Just before dawn on Feb. 16, dozens of Australian soldiers crept silently into Fatu Metan, a district in the west of the East Timorese capital, Dili. They surrounded a small house and laid a ladder up against the partially completed second story; across the road, snipers with laser sights took up positions on the roof of a partly demolished house. The soldiers, members of the International Stabilization Force attempting to restore calm to East Timor, believed that hiding inside the three-bedroom home was one of the country's most wanted men, Lieutenant Gustao Salsinha sought in connection with the Feb. 11 attacks on President Jose Ramos-Horta and Prime Minister Xanana Gusmao. They slipped up the ladder, through the upper story, down the stairs and into one of the bedrooms, where they tapped the leg of a figure lying on a bed.
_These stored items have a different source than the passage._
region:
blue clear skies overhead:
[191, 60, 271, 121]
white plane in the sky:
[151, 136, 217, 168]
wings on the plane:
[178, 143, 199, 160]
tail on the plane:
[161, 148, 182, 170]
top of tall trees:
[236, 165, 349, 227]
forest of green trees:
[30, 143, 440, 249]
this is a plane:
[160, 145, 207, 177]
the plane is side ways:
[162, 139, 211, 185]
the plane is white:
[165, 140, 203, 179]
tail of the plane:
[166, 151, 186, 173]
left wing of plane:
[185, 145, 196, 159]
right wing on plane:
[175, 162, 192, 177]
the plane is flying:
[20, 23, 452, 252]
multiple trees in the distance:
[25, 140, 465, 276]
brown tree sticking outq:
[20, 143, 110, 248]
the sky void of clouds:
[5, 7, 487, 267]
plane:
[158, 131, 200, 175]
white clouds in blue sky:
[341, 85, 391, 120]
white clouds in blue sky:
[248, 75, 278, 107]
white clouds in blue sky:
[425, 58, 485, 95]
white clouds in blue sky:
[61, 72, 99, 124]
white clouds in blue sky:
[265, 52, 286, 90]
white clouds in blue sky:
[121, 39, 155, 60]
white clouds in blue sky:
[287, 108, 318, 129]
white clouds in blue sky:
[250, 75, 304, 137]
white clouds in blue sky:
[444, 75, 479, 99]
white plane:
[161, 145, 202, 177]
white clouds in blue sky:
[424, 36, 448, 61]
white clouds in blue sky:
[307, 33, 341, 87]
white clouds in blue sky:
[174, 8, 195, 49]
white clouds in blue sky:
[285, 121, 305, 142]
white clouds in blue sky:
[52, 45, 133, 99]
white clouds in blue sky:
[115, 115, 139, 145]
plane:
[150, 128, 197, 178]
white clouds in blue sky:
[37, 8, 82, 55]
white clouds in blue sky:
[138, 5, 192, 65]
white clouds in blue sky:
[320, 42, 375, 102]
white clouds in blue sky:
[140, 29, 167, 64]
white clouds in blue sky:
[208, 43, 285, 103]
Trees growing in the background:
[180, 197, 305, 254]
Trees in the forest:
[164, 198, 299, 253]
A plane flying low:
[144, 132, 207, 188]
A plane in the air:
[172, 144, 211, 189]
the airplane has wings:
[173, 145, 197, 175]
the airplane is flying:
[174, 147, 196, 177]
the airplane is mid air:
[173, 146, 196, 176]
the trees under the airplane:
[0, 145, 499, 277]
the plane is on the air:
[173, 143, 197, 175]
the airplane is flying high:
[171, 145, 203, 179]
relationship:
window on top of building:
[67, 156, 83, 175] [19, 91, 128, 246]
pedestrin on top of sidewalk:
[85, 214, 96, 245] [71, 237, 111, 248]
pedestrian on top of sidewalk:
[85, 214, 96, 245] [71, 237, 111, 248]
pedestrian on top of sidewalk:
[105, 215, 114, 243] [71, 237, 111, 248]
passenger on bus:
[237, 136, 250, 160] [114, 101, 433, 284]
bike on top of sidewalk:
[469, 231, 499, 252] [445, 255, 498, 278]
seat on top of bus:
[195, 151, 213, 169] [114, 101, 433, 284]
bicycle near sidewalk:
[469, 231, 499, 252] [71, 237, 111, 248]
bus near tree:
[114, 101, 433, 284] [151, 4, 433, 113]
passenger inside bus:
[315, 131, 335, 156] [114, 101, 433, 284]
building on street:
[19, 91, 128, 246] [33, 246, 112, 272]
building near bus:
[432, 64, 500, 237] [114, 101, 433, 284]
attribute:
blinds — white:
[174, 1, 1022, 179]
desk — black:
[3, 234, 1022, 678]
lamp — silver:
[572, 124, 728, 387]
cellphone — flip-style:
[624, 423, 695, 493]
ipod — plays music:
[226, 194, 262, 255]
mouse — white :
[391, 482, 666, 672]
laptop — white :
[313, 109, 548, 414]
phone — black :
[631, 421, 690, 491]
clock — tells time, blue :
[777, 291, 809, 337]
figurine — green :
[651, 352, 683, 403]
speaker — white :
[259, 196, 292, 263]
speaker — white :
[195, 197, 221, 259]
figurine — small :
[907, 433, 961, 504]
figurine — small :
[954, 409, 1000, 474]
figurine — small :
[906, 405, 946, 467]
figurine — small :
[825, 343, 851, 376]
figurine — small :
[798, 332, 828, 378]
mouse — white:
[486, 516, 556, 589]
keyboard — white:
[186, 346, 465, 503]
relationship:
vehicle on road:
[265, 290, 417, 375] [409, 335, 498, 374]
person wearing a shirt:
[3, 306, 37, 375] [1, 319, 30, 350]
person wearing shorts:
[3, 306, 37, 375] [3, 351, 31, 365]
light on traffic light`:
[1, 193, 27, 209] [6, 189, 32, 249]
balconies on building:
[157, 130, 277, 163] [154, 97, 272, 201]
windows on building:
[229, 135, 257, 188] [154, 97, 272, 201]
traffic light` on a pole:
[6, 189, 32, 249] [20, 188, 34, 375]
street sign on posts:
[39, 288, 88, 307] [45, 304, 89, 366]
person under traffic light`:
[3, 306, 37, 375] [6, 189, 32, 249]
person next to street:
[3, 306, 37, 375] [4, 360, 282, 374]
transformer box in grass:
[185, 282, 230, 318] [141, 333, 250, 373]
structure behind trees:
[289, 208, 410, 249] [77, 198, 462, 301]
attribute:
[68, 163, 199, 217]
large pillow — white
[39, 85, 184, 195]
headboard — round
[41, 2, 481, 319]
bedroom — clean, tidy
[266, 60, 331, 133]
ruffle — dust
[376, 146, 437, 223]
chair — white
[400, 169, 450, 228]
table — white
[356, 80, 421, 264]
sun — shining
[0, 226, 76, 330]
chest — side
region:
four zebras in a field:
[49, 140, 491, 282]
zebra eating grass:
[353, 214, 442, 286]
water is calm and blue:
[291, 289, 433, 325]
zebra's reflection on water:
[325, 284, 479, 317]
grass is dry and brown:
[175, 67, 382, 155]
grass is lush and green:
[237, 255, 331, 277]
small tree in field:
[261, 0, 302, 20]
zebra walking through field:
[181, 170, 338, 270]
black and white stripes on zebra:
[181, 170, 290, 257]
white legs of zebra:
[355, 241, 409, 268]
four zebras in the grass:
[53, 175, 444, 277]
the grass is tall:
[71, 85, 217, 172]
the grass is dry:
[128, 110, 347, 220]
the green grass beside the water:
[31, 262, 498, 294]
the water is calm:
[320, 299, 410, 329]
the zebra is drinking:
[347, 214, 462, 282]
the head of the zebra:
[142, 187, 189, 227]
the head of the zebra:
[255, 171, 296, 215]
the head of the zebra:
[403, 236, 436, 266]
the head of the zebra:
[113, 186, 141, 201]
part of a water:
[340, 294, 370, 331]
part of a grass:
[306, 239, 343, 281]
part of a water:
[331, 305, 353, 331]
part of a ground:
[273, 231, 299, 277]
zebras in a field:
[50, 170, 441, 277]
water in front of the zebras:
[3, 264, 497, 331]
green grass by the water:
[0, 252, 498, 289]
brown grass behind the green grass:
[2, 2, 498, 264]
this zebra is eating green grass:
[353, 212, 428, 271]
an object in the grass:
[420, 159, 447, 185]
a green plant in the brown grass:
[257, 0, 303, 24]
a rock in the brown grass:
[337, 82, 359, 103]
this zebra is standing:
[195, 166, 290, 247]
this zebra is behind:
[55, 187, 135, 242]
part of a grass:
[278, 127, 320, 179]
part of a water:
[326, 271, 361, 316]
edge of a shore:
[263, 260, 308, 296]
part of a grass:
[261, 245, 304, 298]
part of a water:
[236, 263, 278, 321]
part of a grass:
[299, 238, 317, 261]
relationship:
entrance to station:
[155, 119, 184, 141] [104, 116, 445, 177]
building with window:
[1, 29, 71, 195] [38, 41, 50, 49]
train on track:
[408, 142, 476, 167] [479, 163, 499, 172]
Their prize gave a piercing girlish scream. It was not the ruthless guerrilla fighter they were hoping for, but the teenage daughter of an East Timorese legislator, lawyer Vitor Dos Santos.
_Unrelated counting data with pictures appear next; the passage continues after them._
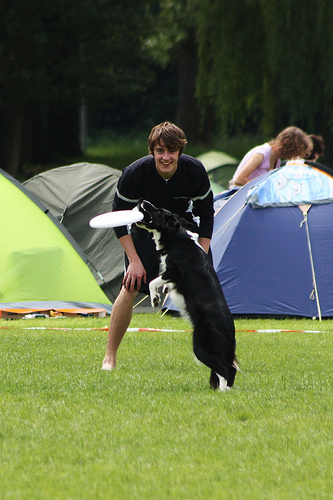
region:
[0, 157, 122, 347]
lime green tent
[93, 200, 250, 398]
dog catching a white frisbee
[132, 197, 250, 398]
black and white dog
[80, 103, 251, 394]
guy playing with the dog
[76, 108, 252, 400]
guy playing frisbee with the dog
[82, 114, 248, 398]
guy with short brown hair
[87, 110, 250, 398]
guy with long blue shirt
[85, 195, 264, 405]
dog standing on the grass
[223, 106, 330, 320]
lady near blue tent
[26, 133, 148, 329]
grey tent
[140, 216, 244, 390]
a dog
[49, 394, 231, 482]
the grass is green and short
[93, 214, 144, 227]
white frisbee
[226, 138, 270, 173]
women wearing a purple shirt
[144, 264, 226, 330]
a black and white dog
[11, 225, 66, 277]
a tent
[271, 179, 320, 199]
umbrella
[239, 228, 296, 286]
a blue tent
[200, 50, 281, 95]
green leaves on the tree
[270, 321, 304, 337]
rope on the ground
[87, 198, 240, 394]
black dog catching white frisbee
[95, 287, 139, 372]
one right Caucasian male leg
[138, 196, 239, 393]
black dog jumping on grassy field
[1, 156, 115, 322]
edge of little green tent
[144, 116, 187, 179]
dark haired man smiling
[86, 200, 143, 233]
white round frisbee midair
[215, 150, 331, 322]
one little blue tent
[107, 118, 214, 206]
man wearing dark blue long sleeved shirt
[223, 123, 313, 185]
woman wearing pink sleeveless shirt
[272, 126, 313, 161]
woman with brown curly hair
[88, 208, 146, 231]
a white Frisbee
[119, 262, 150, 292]
the hand of a man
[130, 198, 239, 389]
a dog's black and white hair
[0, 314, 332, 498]
a large section of green grass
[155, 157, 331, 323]
a large blue tent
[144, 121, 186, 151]
a boy's brown short cut hair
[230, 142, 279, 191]
a woman's purple shirt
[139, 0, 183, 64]
green tree leaves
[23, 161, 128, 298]
part of a gray tent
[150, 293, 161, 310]
the paw of a dog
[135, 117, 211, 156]
boy has brown hair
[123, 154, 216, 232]
boy has blue shirt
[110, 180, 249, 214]
white stripe on shirt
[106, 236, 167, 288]
boy has blue pants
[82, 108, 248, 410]
boy stands on grass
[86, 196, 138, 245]
dog is catching frisbee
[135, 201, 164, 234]
dog has black nose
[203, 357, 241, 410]
dog has black tail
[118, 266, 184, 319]
dog has white paws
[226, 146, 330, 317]
blue tent behind boy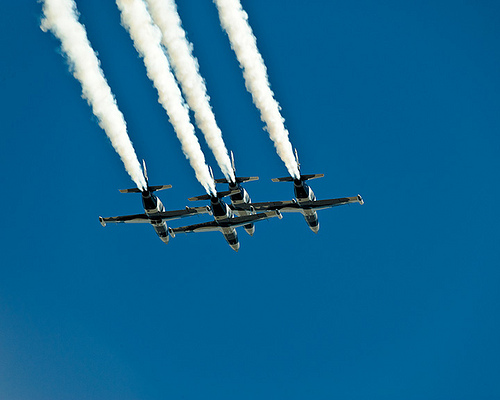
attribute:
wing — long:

A furious Dos Santos, who was woken by the raid, said the soldiers apologized, and offered him $100 to buy some candy for his children. "I'm still traumatized," he says. "They cannot just enter a house at night unless they see the suspect run in." He warns that if such raids continue "in breach of human rights, they will lose the support of the people." The clumsy offer of compensation did little to ease his anger. "I did not accept the money," he says.
For six days, Australian troops and UN police have been hunting the band of rebels thought to be behind the attacks on Gusmao and Ramos-Horta, who is recovering from his wounds in an Australian hospital. A spokesman for the ISF confirmed the search of Dos Santos' house, and said such operations would continue. The Chief of Australia's Defence Force, Air Chief Marshal Angus Houston, said that Australian forces "will assist authorities in bringing these people to justice." But as Saturday's raid demonstrates, it will be no easy task.
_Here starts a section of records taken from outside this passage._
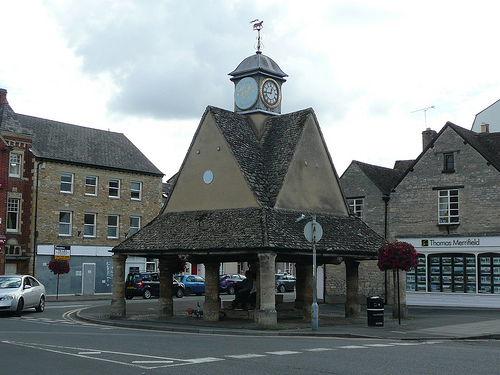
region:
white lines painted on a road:
[170, 338, 421, 374]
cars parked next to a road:
[121, 266, 300, 302]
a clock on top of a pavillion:
[232, 27, 292, 127]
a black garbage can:
[361, 289, 389, 339]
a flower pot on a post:
[46, 242, 70, 299]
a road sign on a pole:
[301, 209, 329, 326]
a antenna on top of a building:
[410, 92, 443, 144]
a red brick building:
[0, 119, 35, 259]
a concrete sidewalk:
[381, 315, 497, 351]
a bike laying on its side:
[178, 293, 220, 326]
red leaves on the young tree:
[379, 240, 423, 267]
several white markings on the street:
[215, 339, 426, 359]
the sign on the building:
[420, 237, 496, 251]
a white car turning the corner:
[2, 275, 44, 310]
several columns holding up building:
[116, 253, 275, 325]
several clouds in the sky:
[13, 18, 111, 92]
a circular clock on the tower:
[262, 78, 284, 112]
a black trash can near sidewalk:
[367, 299, 384, 324]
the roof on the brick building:
[35, 116, 129, 161]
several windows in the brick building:
[62, 173, 145, 200]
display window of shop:
[441, 255, 489, 325]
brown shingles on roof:
[263, 153, 288, 182]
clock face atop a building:
[265, 88, 302, 108]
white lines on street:
[211, 335, 242, 365]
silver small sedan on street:
[16, 274, 33, 316]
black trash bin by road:
[364, 296, 384, 343]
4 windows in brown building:
[58, 171, 146, 198]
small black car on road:
[131, 275, 184, 292]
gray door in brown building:
[83, 260, 96, 302]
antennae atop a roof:
[407, 99, 459, 147]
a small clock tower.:
[224, 9, 299, 123]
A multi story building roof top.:
[12, 102, 169, 179]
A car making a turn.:
[0, 261, 52, 330]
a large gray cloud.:
[39, 1, 399, 128]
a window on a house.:
[423, 178, 465, 236]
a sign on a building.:
[38, 227, 75, 285]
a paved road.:
[0, 309, 497, 373]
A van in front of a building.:
[124, 270, 211, 305]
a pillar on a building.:
[249, 232, 288, 329]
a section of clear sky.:
[318, 15, 383, 42]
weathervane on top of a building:
[242, 12, 274, 52]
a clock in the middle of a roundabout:
[224, 45, 296, 120]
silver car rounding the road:
[2, 259, 56, 322]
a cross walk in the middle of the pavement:
[134, 336, 494, 371]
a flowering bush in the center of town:
[373, 236, 423, 278]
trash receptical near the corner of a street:
[364, 293, 389, 327]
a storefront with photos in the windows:
[400, 233, 496, 296]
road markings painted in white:
[5, 332, 430, 369]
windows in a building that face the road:
[53, 170, 145, 242]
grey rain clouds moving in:
[75, 3, 207, 108]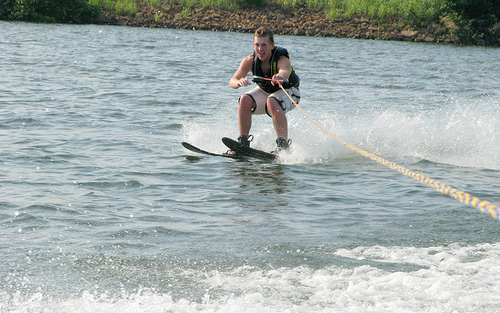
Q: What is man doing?
A: Kneeboarding.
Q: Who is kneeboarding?
A: A man.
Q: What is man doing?
A: Kneeboarding.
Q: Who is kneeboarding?
A: A man.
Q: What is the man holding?
A: Rope.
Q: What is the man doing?
A: Skiing on the water.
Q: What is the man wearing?
A: Life vest.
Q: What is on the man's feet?
A: Water skis.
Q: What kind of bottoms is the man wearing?
A: Swim trunks.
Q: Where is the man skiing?
A: Lake.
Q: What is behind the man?
A: Grass.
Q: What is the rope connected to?
A: A boat.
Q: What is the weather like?
A: Sunny.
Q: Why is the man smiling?
A: He's having fun.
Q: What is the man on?
A: Water skis.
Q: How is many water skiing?
A: With tow rope.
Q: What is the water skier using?
A: Tow rope.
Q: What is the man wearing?
A: A life jacket.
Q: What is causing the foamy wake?
A: The boat.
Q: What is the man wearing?
A: White swim trunks.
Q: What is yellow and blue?
A: Rope.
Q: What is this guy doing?
A: Water skiiing.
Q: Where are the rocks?
A: Riverbank.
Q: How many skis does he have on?
A: 2.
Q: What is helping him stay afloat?
A: Rope.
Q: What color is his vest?
A: Black.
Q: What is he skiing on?
A: Water.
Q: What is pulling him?
A: Boat.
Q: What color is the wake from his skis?
A: White.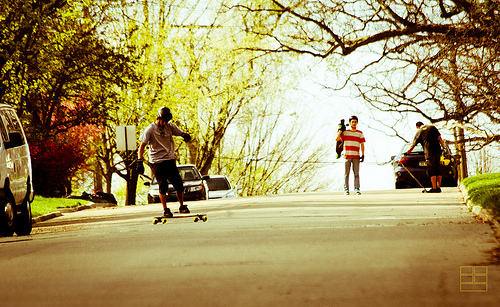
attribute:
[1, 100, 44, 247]
van — white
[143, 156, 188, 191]
shorts — black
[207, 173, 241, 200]
suv — white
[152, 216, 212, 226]
wheels — yellow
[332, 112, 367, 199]
man — white, striped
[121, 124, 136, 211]
pole — metal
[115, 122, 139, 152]
sign — metal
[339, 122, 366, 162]
shirt — red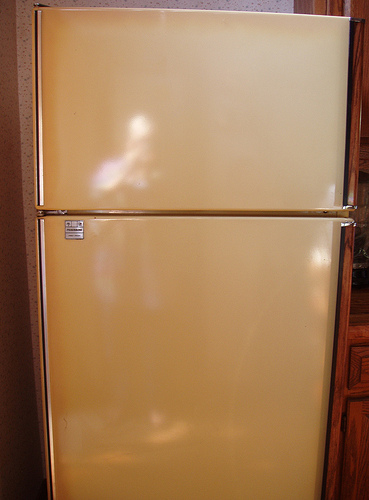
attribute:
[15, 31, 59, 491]
stripe — black and silver, along edge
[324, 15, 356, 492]
handles — wooden, along edge of door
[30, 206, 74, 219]
hinge — silver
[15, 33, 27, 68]
dots — gold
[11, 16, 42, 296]
wall covering — white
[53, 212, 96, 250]
plate — square metal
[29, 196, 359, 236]
space — narrow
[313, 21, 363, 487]
cabinets — wood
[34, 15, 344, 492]
refrigerator — tan, two-door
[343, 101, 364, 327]
storage space — open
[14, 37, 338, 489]
fridge — yellow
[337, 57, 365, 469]
cabinets — made of wood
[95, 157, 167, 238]
man's shirt — blue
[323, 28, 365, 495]
cabinets — brown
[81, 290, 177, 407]
pants — dark colored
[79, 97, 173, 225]
person — white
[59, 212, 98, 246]
magnet — silver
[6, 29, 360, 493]
refrigerator — gold color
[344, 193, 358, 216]
hinges — wood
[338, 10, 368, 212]
trim — wood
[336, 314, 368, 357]
counter — wood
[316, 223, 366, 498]
handle — wood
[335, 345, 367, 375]
drawer — wooden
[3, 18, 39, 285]
wallpaper — speckled, colored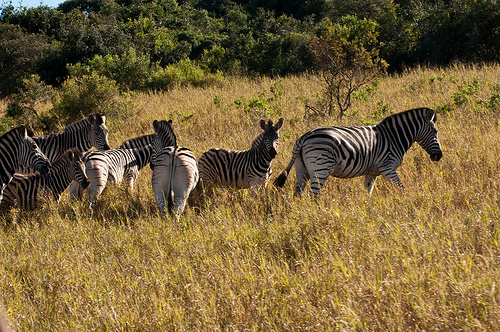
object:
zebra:
[274, 106, 442, 201]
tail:
[270, 133, 314, 188]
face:
[421, 114, 445, 161]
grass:
[0, 62, 498, 332]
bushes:
[140, 55, 226, 91]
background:
[1, 2, 500, 332]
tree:
[308, 35, 382, 119]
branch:
[304, 104, 319, 117]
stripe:
[304, 133, 346, 159]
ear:
[425, 108, 435, 122]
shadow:
[383, 62, 414, 75]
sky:
[0, 0, 87, 17]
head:
[412, 108, 441, 163]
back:
[291, 129, 339, 178]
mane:
[374, 107, 438, 133]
Australia last week sent an extra 200 troops to join its existing contingent of 780 men, who, along with 170 New Zealanders, make up the ISF. The men they are pursuing spent the past two years under the leadership of rebel leader Major Alfredo Reinado, who was killed during what the government labeled an assassination attempt on Ramos-Horta. Under Reinado's leadership, the rebels were regularly hunted by the ISF's highly trained special forces but always managed to stay one step ahead of them.
Asked if the ISF will catch Salsinha and his men, politician Leandro Isaac, who once supported Reinado, smiled. "For over 20 years, they have experience with the Indonesian army chasing them," says Isaac, who spent two months in the jungle with Reinado and Salsinha. "The reason why they cannot catch them is they don't have any cooperation with the local community." Isaac has since fallen out with the rebels over their armed activities, but says the single battalion of Australian troops hunting them are wasting their time. "There are the hills, the mountains, caves, rivers to hide in. Indonesia had 18 battalions in Timor," he says, referring to the time Jakarta tried to suppress the Timorese independence movement, "and they never succeeded against the guerrillas in the forest." And, he says, the rebels enjoy popular support. "The local people will not tell them where they are hiding."
Just what information the soldiers are relying on is not being revealed, but many of the rebels may be changing their mobile phone SIM cards to avoid having their locations triangulated. In the absence of reliable intelligence, the ISF is forced to resort to broad-brush tactics. Earlier last week, Australian forces conducted a sweep around the tiny village of Dare, perched on the western mountain range that rises steeply behind Dili. The soldiers threw up checkpoints on the roads and declared the area a "media-free zone," denying access to journalists, but allowing Timorese to pass.
TIME's reporters walked around the checkpoint and spoke to Dare villagers, who said they had been well aware of the Australian operations but had not seen any rebels. "We know the helicopters come and drop special forces in the hills," said one farmer who did not want to give his name. As we walked further into the area, two Australian soldiers wearing camouflage paint on their faces burst out of the bushes and ordered us at gunpoint to get down on the ground. One of the soldiers, corporal Simon Zapelli, said he was detaining us "for your own safety" but declined to explain why locals were allowed to continue through the village if it was so dangerous. After three hours the soldiers released us, with one observing that there had been "some dangerous types in the area." When asked to elaborate, he said: "You're pissing in the wind there, buddy." Then we watched the soldiers return to fruitlessly searching the hillsides around us.